I’m writing a paper about modern Deep Learning Architectures. In the process of experimentation, I wrote specifically about how much faster GPUs are than CPUs. My configuration was quite good (I know you all have TITAN V at your disposal, but still):
- GeForce GTX 1070 Ti (8Gb),
- Intel® Xeon® Processor E5-2630 v4
I was training my models on this nice GPU, but then performance was so slow on the CPU. I was aware of CPU parallelism limitations, but when I returned after more than three hours, it was still in the first epoch.
When I checked processor utilization, I couldn’t believe it.

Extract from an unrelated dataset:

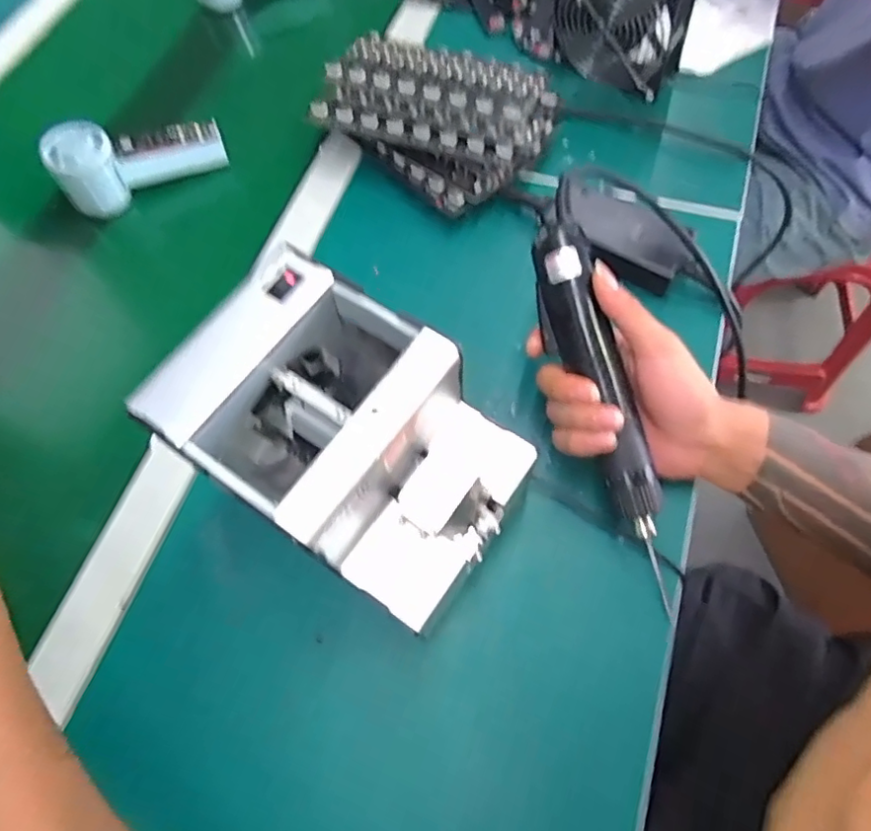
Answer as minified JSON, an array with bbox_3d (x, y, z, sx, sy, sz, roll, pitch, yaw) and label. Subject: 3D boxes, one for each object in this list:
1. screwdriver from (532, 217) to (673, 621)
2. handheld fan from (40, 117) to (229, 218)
[{"bbox_3d":[0.113,-0.010,0.377,0.033,0.028,0.250,-16,84,-5],"label":"screwdriver"},{"bbox_3d":[-0.276,-0.246,0.540,0.144,0.061,0.051,-27,73,-8],"label":"handheld fan"}]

PyTorch was happily using 48 Gigs of RAM and 10% of CPU. As it turned out, my problem wasn’t an isolated case.
Here is step by step solution that allowed PyTorch to utilize CPU 100%:
$ conda install -c pytorch pytorch-nightly-cpu $ conda install -c fastai torchvision-nightly-cpu $ conda install -c intel openmp $ conda env update -f environment-cpu.yml $ conda activate fastai-cpu export NUM_CORES=40 $ export MKL_NUM_THREADS=$NUM_CORES OMP_NUM_THREADS=$NUM_CORES Then, I can finally run my script on a processor:
$ CUDA_VISIBLE_DEVICES="" python med_network.py

Now, the memory load has decreased to about 10Gb, training time has sped up more than tenfold, and I can use all computing power.
Remember, after you’ve done with CPU training, switch to an Anaconda GPU environment.
Note: I’m using the fast.ai library with PyTorch as a backend.